> **DOCUMENT TEXT**
......
January 11, 2024 @ 1:47 pm
You damn sure are a leftist if you think Roger Miller will sing “Dang Me” if he were alive today!. Education is your salvation son.
January 11, 2024 @ 2:25 pm
What specific verse do you take issue with? This has to be one of the most benign songs I’ve ever heard. Maybe a little edgy (for the time) with gettin high while the wife is home with the baby, but he’s noting how that’s wrong. Or did you hear rope & tree and freak out without noting the context at all?
January 11, 2024 @ 3:29 pm
It’s a dog whistle.
When he sings “Hang me from the highest tree,” what he really means is “Lemme alone, but go find a Black person and hang HIM from the highest tree.”
Or, if not that, it’s micro-aggression. It creates a hostile environment for people of color. Next thing , white people are fashioning the cords on the window blinds into nooses.
Capisce?
January 11, 2024 @ 6:16 pm
You’re forgetting the doot doot part. If you convert it to morse code as . . . . .- – – it clearly spells eeeatt which clearly is an instruction to eat more and be a capitalist consumer and even as far as cannibalism.
These things need to be cancelled and erased from history.
With enough mental gymnastics, everything can be incorrect.
January 12, 2024 @ 7:38 pm
Hank Jr would certainly still sing if you don’t like country music you can kiss my ass, Jelly Toll will never be country and Roger Miller will always be. Do you think anyone will remember Jelly Roll or any of his recordings 60 years from now?
January 20, 2024 @ 1:45 pm
Interesting to see your response with just a few likes each time and the others with many more than you. That means you are just trying to stir up trouble in a wild bull pen. Watch your step.
January 11, 2024 @ 1:21 pm
Wtf? The song is about a man lamenting living the wild life while is wife and child are at home. What’s so politically incorrect about that?
......
> **LIST OF TASKS**
• A. Return the part of the comment thread starting at "January 11, 2024 @ 6:16" and ending at "Watch your step.".
• B. In the comment thread, which line of the song does the commenter who calls it a dog whistle quote?
The records that come after the comment thread aren't needed here.

> **LISTING**
......
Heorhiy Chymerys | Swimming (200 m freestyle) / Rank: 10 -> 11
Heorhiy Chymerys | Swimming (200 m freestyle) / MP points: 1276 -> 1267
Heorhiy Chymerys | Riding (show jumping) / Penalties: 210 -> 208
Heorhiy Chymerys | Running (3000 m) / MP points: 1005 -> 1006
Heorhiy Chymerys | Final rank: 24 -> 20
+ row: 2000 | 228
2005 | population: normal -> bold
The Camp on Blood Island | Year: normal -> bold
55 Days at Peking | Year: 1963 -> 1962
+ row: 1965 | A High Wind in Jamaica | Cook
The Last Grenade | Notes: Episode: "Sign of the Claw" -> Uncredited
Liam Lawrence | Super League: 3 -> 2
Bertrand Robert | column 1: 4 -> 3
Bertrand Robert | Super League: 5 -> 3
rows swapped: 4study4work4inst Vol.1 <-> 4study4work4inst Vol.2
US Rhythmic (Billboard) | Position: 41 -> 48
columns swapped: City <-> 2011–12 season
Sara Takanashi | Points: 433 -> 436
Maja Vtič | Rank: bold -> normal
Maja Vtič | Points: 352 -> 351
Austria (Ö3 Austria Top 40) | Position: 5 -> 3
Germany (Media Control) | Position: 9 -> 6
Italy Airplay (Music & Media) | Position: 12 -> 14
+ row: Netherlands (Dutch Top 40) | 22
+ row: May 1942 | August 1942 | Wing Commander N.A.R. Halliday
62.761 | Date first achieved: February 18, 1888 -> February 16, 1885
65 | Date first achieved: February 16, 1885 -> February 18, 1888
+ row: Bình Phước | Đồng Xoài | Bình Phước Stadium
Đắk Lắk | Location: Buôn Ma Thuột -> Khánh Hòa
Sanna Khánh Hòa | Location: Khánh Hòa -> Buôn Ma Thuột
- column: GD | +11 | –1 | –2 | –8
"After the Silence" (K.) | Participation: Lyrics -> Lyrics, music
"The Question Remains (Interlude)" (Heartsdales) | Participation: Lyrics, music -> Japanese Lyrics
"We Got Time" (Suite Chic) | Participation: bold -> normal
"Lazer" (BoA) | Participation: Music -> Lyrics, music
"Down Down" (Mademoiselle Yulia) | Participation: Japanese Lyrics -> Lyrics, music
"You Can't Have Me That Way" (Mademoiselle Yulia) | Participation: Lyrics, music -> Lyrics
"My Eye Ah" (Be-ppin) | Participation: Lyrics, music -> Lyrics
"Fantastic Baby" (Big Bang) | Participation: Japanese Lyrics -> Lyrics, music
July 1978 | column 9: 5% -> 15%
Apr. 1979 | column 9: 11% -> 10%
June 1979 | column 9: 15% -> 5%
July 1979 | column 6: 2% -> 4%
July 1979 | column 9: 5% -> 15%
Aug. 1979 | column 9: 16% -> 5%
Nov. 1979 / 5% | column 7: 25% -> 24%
......
> **OUTPUTS**
• A.
January 11, 2024 @ 6:16 pm
You’re forgetting the doot doot part. If you convert it to morse code as . . . . .- – – it clearly spells eeeatt which clearly is an instruction to eat more and be a capitalist consumer and even as far as cannibalism.
These things need to be cancelled and erased from history.
With enough mental gymnastics, everything can be incorrect.
January 12, 2024 @ 7:38 pm
Hank Jr would certainly still sing if you don’t like country music you can kiss my ass, Jelly Toll will never be country and Roger Miller will always be. Do you think anyone will remember Jelly Roll or any of his recordings 60 years from now?
January 20, 2024 @ 1:45 pm
Interesting to see your response with just a few likes each time and the others with many more than you. That means you are just trying to stir up trouble in a wild bull pen. Watch your step.

• B. "Hang me from the highest tree."